**What you need to do**
Using the listing below, set down exactly the lines starting at the line that contains "left wrist: (153, 308, -16)" and ending at the line that contains "right wrist: (174, 434, 19)", both included, and no others.

**Source material**
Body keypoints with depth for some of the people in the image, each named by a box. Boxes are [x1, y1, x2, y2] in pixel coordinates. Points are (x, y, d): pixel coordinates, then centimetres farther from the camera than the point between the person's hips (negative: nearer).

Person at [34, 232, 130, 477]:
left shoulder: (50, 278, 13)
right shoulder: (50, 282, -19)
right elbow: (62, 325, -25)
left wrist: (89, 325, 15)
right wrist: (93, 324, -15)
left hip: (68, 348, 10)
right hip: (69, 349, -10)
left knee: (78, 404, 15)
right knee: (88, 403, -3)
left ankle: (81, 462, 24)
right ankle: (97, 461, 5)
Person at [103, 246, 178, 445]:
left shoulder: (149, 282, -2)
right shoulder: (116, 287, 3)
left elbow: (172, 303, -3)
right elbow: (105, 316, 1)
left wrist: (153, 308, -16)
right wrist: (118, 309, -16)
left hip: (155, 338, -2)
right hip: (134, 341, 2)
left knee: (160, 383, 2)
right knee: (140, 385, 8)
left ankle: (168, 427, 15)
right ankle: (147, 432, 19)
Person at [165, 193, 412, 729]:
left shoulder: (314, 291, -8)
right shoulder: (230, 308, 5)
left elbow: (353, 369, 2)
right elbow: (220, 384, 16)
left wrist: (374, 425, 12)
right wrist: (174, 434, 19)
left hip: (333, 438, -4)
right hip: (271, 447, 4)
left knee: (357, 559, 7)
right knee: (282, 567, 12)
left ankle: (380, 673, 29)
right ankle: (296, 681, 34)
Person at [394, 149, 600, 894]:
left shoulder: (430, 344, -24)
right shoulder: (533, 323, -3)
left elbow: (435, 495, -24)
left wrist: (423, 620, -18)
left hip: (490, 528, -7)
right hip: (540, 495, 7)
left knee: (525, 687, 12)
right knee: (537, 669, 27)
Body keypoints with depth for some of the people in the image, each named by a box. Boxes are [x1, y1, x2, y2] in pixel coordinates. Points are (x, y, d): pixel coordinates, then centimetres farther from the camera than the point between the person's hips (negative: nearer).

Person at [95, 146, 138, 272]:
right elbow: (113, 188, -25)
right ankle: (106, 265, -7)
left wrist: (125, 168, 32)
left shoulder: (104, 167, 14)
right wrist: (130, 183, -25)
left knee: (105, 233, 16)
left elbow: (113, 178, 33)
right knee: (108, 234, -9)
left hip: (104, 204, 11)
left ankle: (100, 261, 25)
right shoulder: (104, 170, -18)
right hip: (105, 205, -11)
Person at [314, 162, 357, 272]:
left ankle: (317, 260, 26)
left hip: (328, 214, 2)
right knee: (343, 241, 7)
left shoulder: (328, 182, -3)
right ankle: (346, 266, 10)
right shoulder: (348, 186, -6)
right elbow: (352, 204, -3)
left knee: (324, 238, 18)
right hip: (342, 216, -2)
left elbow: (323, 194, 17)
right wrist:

* * *

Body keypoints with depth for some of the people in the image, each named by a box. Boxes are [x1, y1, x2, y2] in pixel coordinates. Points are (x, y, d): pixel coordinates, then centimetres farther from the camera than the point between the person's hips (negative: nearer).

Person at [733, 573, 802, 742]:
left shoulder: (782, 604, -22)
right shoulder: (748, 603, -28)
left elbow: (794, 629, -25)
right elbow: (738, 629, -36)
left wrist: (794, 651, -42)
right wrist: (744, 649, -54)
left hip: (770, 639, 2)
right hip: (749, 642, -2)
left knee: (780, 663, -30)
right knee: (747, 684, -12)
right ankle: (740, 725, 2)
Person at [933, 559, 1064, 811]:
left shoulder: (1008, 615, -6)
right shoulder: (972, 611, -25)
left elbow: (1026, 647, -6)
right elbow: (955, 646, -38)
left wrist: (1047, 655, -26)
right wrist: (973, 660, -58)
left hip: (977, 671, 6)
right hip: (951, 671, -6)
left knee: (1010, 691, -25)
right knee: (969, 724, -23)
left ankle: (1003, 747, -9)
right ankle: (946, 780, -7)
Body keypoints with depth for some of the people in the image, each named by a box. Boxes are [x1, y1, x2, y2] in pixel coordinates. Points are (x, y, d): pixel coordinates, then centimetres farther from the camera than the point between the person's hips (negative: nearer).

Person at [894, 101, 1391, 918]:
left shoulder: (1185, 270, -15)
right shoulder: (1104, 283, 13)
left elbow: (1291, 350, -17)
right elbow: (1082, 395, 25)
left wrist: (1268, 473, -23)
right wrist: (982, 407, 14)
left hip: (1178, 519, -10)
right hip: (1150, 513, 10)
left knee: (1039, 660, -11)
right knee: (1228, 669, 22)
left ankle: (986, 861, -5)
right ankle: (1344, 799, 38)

**Final answer**
left wrist: (153, 308, -16)
right wrist: (118, 309, -16)
left hip: (155, 338, -2)
right hip: (134, 341, 2)
left knee: (160, 383, 2)
right knee: (140, 385, 8)
left ankle: (168, 427, 15)
right ankle: (147, 432, 19)
Person at [165, 193, 412, 729]:
left shoulder: (314, 291, -8)
right shoulder: (230, 308, 5)
left elbow: (353, 369, 2)
right elbow: (220, 384, 16)
left wrist: (374, 425, 12)
right wrist: (174, 434, 19)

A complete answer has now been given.